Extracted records
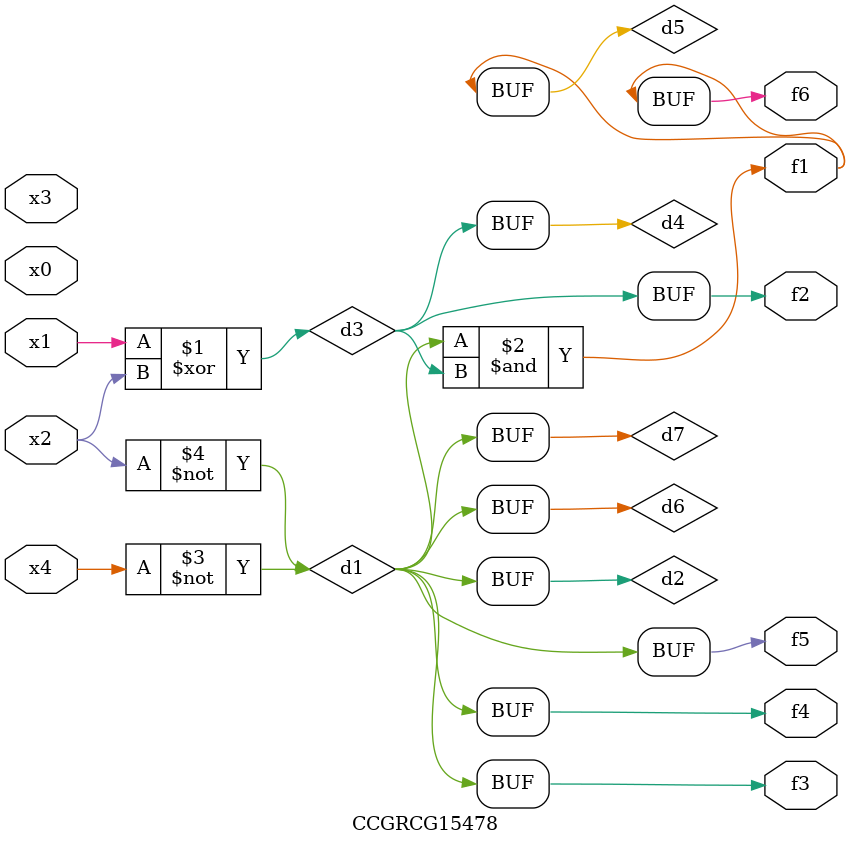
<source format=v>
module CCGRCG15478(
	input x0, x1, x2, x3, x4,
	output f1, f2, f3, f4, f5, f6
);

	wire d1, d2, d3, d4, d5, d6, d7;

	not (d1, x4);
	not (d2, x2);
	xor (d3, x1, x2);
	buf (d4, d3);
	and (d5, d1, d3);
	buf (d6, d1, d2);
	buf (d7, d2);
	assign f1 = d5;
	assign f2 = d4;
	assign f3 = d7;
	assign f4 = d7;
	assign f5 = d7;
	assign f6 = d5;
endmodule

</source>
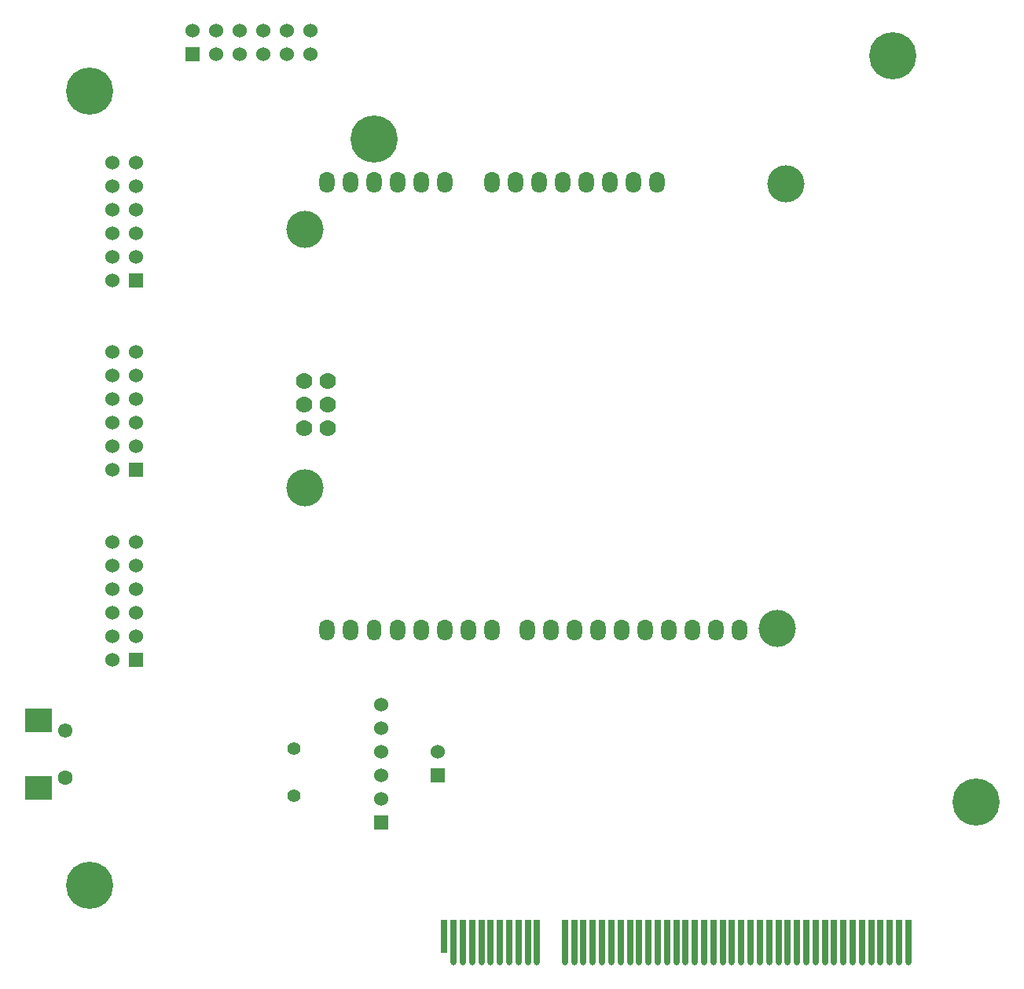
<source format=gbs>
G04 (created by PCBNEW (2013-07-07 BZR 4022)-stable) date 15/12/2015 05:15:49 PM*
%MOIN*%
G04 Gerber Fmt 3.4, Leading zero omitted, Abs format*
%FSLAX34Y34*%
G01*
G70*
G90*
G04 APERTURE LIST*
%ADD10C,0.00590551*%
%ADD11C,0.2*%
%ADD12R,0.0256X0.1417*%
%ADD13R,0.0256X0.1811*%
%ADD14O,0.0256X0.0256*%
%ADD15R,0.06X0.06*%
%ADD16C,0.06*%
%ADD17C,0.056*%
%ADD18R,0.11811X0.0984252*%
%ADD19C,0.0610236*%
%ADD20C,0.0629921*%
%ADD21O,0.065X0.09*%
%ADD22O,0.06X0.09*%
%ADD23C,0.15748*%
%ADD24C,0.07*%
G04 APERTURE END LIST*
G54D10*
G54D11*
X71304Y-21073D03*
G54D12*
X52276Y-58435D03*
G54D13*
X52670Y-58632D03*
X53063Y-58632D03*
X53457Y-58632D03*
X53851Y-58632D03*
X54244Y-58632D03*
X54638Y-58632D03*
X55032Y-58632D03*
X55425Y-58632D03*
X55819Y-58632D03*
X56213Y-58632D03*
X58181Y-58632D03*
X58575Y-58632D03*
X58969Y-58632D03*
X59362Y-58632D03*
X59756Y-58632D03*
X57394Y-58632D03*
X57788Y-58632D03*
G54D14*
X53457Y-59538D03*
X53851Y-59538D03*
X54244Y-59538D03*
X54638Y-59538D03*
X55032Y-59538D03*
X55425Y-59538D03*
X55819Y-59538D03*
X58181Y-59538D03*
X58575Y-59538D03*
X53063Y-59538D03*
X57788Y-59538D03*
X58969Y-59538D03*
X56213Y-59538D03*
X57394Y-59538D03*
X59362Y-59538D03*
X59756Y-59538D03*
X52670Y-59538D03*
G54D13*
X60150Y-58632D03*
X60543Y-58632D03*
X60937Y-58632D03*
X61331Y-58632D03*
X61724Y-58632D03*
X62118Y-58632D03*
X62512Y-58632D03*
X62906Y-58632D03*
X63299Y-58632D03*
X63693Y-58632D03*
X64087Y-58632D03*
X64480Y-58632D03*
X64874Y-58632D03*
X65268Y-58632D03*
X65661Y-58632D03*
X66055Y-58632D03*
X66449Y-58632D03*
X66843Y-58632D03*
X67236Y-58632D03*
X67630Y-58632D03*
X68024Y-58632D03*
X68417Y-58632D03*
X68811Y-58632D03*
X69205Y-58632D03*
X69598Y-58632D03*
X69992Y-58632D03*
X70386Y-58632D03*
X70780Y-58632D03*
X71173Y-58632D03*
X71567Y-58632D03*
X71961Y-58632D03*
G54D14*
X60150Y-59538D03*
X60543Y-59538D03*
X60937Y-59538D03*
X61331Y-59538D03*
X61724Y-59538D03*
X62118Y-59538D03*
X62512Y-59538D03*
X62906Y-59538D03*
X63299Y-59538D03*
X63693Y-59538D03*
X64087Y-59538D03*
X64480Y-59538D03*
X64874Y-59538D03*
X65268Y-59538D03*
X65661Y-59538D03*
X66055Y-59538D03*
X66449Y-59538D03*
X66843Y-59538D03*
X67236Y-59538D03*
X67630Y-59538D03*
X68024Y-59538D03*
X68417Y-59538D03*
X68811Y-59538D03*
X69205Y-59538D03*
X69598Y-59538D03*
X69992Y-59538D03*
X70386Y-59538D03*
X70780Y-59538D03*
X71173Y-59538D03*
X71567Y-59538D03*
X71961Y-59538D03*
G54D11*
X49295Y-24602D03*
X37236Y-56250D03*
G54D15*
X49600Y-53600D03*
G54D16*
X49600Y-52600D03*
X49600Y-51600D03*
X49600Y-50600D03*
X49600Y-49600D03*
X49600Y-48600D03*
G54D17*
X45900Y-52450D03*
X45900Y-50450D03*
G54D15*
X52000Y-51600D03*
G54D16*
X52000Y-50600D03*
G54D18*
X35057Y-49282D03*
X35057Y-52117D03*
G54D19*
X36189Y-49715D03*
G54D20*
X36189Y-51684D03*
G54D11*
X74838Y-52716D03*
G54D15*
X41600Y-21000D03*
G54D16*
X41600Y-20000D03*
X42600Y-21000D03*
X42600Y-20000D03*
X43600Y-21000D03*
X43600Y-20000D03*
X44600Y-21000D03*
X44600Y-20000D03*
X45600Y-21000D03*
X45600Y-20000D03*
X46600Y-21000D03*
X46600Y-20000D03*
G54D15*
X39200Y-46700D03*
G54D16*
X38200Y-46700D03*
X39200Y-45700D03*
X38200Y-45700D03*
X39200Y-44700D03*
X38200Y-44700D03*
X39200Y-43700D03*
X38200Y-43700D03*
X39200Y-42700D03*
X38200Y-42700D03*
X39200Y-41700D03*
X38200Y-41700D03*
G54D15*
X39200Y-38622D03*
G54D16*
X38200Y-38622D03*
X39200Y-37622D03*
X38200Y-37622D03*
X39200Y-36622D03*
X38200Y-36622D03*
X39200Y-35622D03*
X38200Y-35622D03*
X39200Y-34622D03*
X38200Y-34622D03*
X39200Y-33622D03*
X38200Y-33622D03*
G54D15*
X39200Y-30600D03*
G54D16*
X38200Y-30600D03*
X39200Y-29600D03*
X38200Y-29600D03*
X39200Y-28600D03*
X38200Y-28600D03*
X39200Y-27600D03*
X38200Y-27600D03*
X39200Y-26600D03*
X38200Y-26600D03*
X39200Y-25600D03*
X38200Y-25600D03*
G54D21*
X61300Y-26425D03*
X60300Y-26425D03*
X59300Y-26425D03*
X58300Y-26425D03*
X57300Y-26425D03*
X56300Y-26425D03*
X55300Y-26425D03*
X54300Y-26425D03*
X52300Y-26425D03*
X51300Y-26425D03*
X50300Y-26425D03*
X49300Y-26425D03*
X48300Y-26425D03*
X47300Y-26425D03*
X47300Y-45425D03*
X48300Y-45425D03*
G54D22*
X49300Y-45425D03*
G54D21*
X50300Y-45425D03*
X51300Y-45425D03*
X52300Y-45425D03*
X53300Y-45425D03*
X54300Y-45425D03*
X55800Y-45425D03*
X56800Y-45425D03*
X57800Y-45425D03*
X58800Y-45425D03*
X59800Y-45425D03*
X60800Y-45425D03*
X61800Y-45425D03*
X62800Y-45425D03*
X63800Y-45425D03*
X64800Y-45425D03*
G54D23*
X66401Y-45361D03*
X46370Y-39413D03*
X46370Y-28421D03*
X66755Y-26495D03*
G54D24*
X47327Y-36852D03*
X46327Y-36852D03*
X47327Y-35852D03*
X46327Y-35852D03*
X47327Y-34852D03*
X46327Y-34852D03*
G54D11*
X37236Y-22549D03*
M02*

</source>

• Problem description:
With the images excluded, all entries are to be given again exactly.

• Reply:
<source format=v>
module CCGRCG15478(
	input x0, x1, x2, x3, x4,
	output f1, f2, f3, f4, f5, f6
);

	wire d1, d2, d3, d4, d5, d6, d7;

	not (d1, x4);
	not (d2, x2);
	xor (d3, x1, x2);
	buf (d4, d3);
	and (d5, d1, d3);
	buf (d6, d1, d2);
	buf (d7, d2);
	assign f1 = d5;
	assign f2 = d4;
	assign f3 = d7;
	assign f4 = d7;
	assign f5 = d7;
	assign f6 = d5;
endmodule

</source>
<source format=gbs>
G04 (created by PCBNEW (2013-07-07 BZR 4022)-stable) date 15/12/2015 05:15:49 PM*
%MOIN*%
G04 Gerber Fmt 3.4, Leading zero omitted, Abs format*
%FSLAX34Y34*%
G01*
G70*
G90*
G04 APERTURE LIST*
%ADD10C,0.00590551*%
%ADD11C,0.2*%
%ADD12R,0.0256X0.1417*%
%ADD13R,0.0256X0.1811*%
%ADD14O,0.0256X0.0256*%
%ADD15R,0.06X0.06*%
%ADD16C,0.06*%
%ADD17C,0.056*%
%ADD18R,0.11811X0.0984252*%
%ADD19C,0.0610236*%
%ADD20C,0.0629921*%
%ADD21O,0.065X0.09*%
%ADD22O,0.06X0.09*%
%ADD23C,0.15748*%
%ADD24C,0.07*%
G04 APERTURE END LIST*
G54D10*
G54D11*
X71304Y-21073D03*
G54D12*
X52276Y-58435D03*
G54D13*
X52670Y-58632D03*
X53063Y-58632D03*
X53457Y-58632D03*
X53851Y-58632D03*
X54244Y-58632D03*
X54638Y-58632D03*
X55032Y-58632D03*
X55425Y-58632D03*
X55819Y-58632D03*
X56213Y-58632D03*
X58181Y-58632D03*
X58575Y-58632D03*
X58969Y-58632D03*
X59362Y-58632D03*
X59756Y-58632D03*
X57394Y-58632D03*
X57788Y-58632D03*
G54D14*
X53457Y-59538D03*
X53851Y-59538D03*
X54244Y-59538D03*
X54638Y-59538D03*
X55032Y-59538D03*
X55425Y-59538D03*
X55819Y-59538D03*
X58181Y-59538D03*
X58575Y-59538D03*
X53063Y-59538D03*
X57788Y-59538D03*
X58969Y-59538D03*
X56213Y-59538D03*
X57394Y-59538D03*
X59362Y-59538D03*
X59756Y-59538D03*
X52670Y-59538D03*
G54D13*
X60150Y-58632D03*
X60543Y-58632D03*
X60937Y-58632D03*
X61331Y-58632D03*
X61724Y-58632D03*
X62118Y-58632D03*
X62512Y-58632D03*
X62906Y-58632D03*
X63299Y-58632D03*
X63693Y-58632D03*
X64087Y-58632D03*
X64480Y-58632D03*
X64874Y-58632D03*
X65268Y-58632D03*
X65661Y-58632D03*
X66055Y-58632D03*
X66449Y-58632D03*
X66843Y-58632D03*
X67236Y-58632D03*
X67630Y-58632D03*
X68024Y-58632D03*
X68417Y-58632D03*
X68811Y-58632D03*
X69205Y-58632D03*
X69598Y-58632D03*
X69992Y-58632D03*
X70386Y-58632D03*
X70780Y-58632D03*
X71173Y-58632D03*
X71567Y-58632D03*
X71961Y-58632D03*
G54D14*
X60150Y-59538D03*
X60543Y-59538D03*
X60937Y-59538D03*
X61331Y-59538D03*
X61724Y-59538D03*
X62118Y-59538D03*
X62512Y-59538D03*
X62906Y-59538D03*
X63299Y-59538D03*
X63693Y-59538D03*
X64087Y-59538D03*
X64480Y-59538D03*
X64874Y-59538D03*
X65268Y-59538D03*
X65661Y-59538D03*
X66055Y-59538D03*
X66449Y-59538D03*
X66843Y-59538D03*
X67236Y-59538D03*
X67630Y-59538D03*
X68024Y-59538D03*
X68417Y-59538D03*
X68811Y-59538D03*
X69205Y-59538D03*
X69598Y-59538D03*
X69992Y-59538D03*
X70386Y-59538D03*
X70780Y-59538D03*
X71173Y-59538D03*
X71567Y-59538D03*
X71961Y-59538D03*
G54D11*
X49295Y-24602D03*
X37236Y-56250D03*
G54D15*
X49600Y-53600D03*
G54D16*
X49600Y-52600D03*
X49600Y-51600D03*
X49600Y-50600D03*
X49600Y-49600D03*
X49600Y-48600D03*
G54D17*
X45900Y-52450D03*
X45900Y-50450D03*
G54D15*
X52000Y-51600D03*
G54D16*
X52000Y-50600D03*
G54D18*
X35057Y-49282D03*
X35057Y-52117D03*
G54D19*
X36189Y-49715D03*
G54D20*
X36189Y-51684D03*
G54D11*
X74838Y-52716D03*
G54D15*
X41600Y-21000D03*
G54D16*
X41600Y-20000D03*
X42600Y-21000D03*
X42600Y-20000D03*
X43600Y-21000D03*
X43600Y-20000D03*
X44600Y-21000D03*
X44600Y-20000D03*
X45600Y-21000D03*
X45600Y-20000D03*
X46600Y-21000D03*
X46600Y-20000D03*
G54D15*
X39200Y-46700D03*
G54D16*
X38200Y-46700D03*
X39200Y-45700D03*
X38200Y-45700D03*
X39200Y-44700D03*
X38200Y-44700D03*
X39200Y-43700D03*
X38200Y-43700D03*
X39200Y-42700D03*
X38200Y-42700D03*
X39200Y-41700D03*
X38200Y-41700D03*
G54D15*
X39200Y-38622D03*
G54D16*
X38200Y-38622D03*
X39200Y-37622D03*
X38200Y-37622D03*
X39200Y-36622D03*
X38200Y-36622D03*
X39200Y-35622D03*
X38200Y-35622D03*
X39200Y-34622D03*
X38200Y-34622D03*
X39200Y-33622D03*
X38200Y-33622D03*
G54D15*
X39200Y-30600D03*
G54D16*
X38200Y-30600D03*
X39200Y-29600D03*
X38200Y-29600D03*
X39200Y-28600D03*
X38200Y-28600D03*
X39200Y-27600D03*
X38200Y-27600D03*
X39200Y-26600D03*
X38200Y-26600D03*
X39200Y-25600D03*
X38200Y-25600D03*
G54D21*
X61300Y-26425D03*
X60300Y-26425D03*
X59300Y-26425D03*
X58300Y-26425D03*
X57300Y-26425D03*
X56300Y-26425D03*
X55300Y-26425D03*
X54300Y-26425D03*
X52300Y-26425D03*
X51300Y-26425D03*
X50300Y-26425D03*
X49300Y-26425D03*
X48300Y-26425D03*
X47300Y-26425D03*
X47300Y-45425D03*
X48300Y-45425D03*
G54D22*
X49300Y-45425D03*
G54D21*
X50300Y-45425D03*
X51300Y-45425D03*
X52300Y-45425D03*
X53300Y-45425D03*
X54300Y-45425D03*
X55800Y-45425D03*
X56800Y-45425D03*
X57800Y-45425D03*
X58800Y-45425D03*
X59800Y-45425D03*
X60800Y-45425D03*
X61800Y-45425D03*
X62800Y-45425D03*
X63800Y-45425D03*
X64800Y-45425D03*
G54D23*
X66401Y-45361D03*
X46370Y-39413D03*
X46370Y-28421D03*
X66755Y-26495D03*
G54D24*
X47327Y-36852D03*
X46327Y-36852D03*
X47327Y-35852D03*
X46327Y-35852D03*
X47327Y-34852D03*
X46327Y-34852D03*
G54D11*
X37236Y-22549D03*
M02*

</source>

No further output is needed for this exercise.